Will it really be 12 years ont he 28th. Where has the time gone that my Son would be 12 this year. I am an old hat at this now and yes i can goes weeks now without that pain. I think of all by boys daily but that feeling that my heart is turning to stone as its so heavy doesn't get me as often anymore. In someways i am so thankful for that but in other i think i hope they don't think its because i am "over" losing them...that will never happen.
Many of my friends are going through their anniversaries around about now, thats probably because we all seemed to find Share at the same time. Thank God for Share! and my "sisters"
So ihave been reading a few more blogs lately and the heavy heart is back, not just for my sorrows but when i think of all the pain my friends are going through. I wish i didn't live so far away from them or had lots of money so i could go and see them. They are my insperation and if i could achieve some of the things they have i will be a happier person.

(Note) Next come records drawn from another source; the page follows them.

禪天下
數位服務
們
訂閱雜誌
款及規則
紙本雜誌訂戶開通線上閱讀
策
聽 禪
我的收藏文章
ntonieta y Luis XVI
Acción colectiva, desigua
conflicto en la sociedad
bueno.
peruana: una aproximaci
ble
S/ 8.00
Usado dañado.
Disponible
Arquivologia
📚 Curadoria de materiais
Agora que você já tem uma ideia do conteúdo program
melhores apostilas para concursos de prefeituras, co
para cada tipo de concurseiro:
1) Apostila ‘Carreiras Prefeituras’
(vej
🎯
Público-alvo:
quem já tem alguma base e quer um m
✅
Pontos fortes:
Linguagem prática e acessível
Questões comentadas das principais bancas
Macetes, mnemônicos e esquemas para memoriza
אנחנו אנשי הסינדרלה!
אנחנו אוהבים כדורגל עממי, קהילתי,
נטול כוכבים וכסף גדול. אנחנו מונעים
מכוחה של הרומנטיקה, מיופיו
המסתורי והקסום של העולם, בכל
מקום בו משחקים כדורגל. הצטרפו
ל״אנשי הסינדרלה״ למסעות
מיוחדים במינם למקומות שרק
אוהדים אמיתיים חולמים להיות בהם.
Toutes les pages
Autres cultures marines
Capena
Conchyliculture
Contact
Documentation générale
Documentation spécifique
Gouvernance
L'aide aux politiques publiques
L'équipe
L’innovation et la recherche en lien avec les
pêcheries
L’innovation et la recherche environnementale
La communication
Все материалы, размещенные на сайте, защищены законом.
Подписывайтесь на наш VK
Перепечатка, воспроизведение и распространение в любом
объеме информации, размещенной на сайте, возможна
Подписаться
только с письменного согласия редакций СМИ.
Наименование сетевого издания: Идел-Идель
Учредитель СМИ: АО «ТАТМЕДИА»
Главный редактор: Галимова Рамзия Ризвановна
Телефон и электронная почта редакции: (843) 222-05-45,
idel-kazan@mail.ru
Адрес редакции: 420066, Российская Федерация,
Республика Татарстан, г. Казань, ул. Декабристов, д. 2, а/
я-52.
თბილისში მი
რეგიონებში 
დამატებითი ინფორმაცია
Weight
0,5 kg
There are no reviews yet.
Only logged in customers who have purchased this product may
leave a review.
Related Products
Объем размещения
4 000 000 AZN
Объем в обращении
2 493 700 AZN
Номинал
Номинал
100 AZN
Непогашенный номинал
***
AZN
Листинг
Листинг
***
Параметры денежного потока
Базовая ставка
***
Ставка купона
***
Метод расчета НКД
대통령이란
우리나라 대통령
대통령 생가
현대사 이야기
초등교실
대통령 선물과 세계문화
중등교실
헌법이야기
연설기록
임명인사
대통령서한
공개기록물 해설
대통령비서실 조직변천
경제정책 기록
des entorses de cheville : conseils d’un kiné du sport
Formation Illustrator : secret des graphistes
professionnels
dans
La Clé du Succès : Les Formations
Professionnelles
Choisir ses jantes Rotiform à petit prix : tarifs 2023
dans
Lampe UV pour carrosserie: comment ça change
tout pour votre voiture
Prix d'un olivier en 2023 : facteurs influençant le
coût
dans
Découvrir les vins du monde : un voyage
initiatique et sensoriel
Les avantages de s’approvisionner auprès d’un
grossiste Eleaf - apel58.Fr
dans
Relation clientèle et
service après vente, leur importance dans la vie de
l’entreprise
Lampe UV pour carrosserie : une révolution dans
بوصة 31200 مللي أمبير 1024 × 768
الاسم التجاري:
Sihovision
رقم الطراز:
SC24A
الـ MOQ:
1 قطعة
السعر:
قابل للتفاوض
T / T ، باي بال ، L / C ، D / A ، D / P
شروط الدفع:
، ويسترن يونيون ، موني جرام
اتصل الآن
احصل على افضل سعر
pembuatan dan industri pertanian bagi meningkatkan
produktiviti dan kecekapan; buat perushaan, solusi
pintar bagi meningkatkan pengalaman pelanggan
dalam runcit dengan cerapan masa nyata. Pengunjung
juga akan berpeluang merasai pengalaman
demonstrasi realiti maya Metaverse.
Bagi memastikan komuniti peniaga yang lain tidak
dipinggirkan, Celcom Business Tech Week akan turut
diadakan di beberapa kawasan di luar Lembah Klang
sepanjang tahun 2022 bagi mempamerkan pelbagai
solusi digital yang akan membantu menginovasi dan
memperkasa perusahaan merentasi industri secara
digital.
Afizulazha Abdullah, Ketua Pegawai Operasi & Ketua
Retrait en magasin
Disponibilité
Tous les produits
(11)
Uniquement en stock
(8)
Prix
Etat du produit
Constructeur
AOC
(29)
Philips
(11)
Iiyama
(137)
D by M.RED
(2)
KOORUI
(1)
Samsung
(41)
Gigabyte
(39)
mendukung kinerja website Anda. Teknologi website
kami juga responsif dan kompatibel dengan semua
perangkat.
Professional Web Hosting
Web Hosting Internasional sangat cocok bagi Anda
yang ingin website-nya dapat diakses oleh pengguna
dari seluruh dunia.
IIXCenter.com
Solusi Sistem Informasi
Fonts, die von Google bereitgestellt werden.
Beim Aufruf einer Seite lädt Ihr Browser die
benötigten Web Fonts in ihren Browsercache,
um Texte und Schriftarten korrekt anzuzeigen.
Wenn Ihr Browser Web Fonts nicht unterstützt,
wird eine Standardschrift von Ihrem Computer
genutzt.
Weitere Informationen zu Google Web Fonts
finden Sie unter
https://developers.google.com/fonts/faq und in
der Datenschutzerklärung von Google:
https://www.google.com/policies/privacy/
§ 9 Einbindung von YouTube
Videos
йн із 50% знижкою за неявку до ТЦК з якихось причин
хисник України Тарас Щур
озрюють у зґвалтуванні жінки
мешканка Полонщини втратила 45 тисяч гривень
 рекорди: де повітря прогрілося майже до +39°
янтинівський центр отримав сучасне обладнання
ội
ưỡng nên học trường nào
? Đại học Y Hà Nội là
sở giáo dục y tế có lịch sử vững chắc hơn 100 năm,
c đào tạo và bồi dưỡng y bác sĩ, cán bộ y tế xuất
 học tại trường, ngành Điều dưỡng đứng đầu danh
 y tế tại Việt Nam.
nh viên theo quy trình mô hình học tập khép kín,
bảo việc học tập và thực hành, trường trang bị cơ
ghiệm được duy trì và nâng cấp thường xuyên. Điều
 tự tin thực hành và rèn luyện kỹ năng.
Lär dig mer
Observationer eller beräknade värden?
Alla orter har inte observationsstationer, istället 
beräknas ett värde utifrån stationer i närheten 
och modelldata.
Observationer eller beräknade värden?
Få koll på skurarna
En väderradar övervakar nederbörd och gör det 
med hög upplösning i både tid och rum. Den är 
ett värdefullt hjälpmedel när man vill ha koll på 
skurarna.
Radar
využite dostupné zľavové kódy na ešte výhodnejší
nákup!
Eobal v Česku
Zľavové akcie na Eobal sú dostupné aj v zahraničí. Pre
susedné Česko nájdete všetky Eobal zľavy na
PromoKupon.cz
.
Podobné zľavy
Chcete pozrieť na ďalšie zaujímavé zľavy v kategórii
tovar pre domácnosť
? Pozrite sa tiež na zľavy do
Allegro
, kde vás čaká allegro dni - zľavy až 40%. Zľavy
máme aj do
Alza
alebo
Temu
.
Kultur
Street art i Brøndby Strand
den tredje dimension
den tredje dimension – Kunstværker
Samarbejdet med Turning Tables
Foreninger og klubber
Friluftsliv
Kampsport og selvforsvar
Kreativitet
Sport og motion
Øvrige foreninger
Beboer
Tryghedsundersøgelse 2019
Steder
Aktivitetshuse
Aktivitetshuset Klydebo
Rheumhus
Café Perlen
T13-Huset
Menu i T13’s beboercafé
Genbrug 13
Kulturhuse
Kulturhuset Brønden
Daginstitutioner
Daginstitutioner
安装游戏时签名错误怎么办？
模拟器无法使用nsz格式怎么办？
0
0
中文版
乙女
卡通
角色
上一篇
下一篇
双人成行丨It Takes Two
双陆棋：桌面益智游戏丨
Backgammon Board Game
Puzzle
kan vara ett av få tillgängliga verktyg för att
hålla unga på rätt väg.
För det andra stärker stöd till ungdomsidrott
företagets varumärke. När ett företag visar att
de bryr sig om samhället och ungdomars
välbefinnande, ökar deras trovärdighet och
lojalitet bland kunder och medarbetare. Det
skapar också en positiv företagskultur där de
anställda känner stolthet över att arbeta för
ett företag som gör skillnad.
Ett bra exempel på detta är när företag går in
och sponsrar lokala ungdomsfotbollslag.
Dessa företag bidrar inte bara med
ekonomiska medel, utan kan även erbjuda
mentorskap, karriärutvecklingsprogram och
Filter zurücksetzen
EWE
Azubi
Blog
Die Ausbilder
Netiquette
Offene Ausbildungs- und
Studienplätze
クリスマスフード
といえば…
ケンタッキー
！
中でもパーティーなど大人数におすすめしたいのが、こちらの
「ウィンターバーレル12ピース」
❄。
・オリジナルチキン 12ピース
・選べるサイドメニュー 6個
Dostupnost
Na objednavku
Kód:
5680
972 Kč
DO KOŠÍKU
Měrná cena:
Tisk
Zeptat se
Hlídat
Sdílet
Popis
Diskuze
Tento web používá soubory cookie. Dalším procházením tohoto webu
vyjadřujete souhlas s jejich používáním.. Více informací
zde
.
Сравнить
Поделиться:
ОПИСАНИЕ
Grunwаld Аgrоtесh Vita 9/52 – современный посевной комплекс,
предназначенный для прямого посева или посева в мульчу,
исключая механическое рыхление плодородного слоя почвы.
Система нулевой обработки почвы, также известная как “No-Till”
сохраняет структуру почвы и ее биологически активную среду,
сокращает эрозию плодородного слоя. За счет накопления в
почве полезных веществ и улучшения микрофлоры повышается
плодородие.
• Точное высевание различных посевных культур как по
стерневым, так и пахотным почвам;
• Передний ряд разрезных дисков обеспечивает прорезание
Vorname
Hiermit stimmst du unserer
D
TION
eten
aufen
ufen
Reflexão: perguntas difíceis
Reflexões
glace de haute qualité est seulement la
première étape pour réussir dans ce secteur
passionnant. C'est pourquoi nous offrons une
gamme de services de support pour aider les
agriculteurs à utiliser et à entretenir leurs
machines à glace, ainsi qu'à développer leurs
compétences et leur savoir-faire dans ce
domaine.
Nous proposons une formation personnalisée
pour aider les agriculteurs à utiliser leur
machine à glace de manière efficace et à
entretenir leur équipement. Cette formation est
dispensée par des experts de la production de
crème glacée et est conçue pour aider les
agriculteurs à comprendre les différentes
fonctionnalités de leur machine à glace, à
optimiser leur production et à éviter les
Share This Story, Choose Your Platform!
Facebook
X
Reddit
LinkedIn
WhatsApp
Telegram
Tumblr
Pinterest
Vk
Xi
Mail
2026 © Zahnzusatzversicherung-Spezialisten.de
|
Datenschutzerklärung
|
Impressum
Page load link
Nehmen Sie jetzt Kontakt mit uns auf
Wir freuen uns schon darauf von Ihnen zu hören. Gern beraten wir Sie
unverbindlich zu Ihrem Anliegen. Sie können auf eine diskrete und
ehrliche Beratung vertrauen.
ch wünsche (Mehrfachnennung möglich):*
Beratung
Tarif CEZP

My dad always called me a "gunna" when i was younger, as in "I'm always gunna do this and gunna do that but never quite get round to it." Well he was right really as i have so many things i want to do but they are all still in the "to do" pile. Angel RAE's is just a post on my blog as i don't have the money to buy things or the time to make them right now. I started to crochet a small blanket to hopefully get one box to the hospital for Evans 12th Angelday.
Maybe if i put my to do list on here it might spur me on to get some of them finished.
1. Contact the hospital to see if there are any other organisations helping the ward that delivers the Angels.
2.Take at least one memorial box to the hospital.
3. Order the memorial stake for the boys grave (12 years and i still can't bare to put a stone down)
4. Get my house in order so i can start some Angel Rae things going.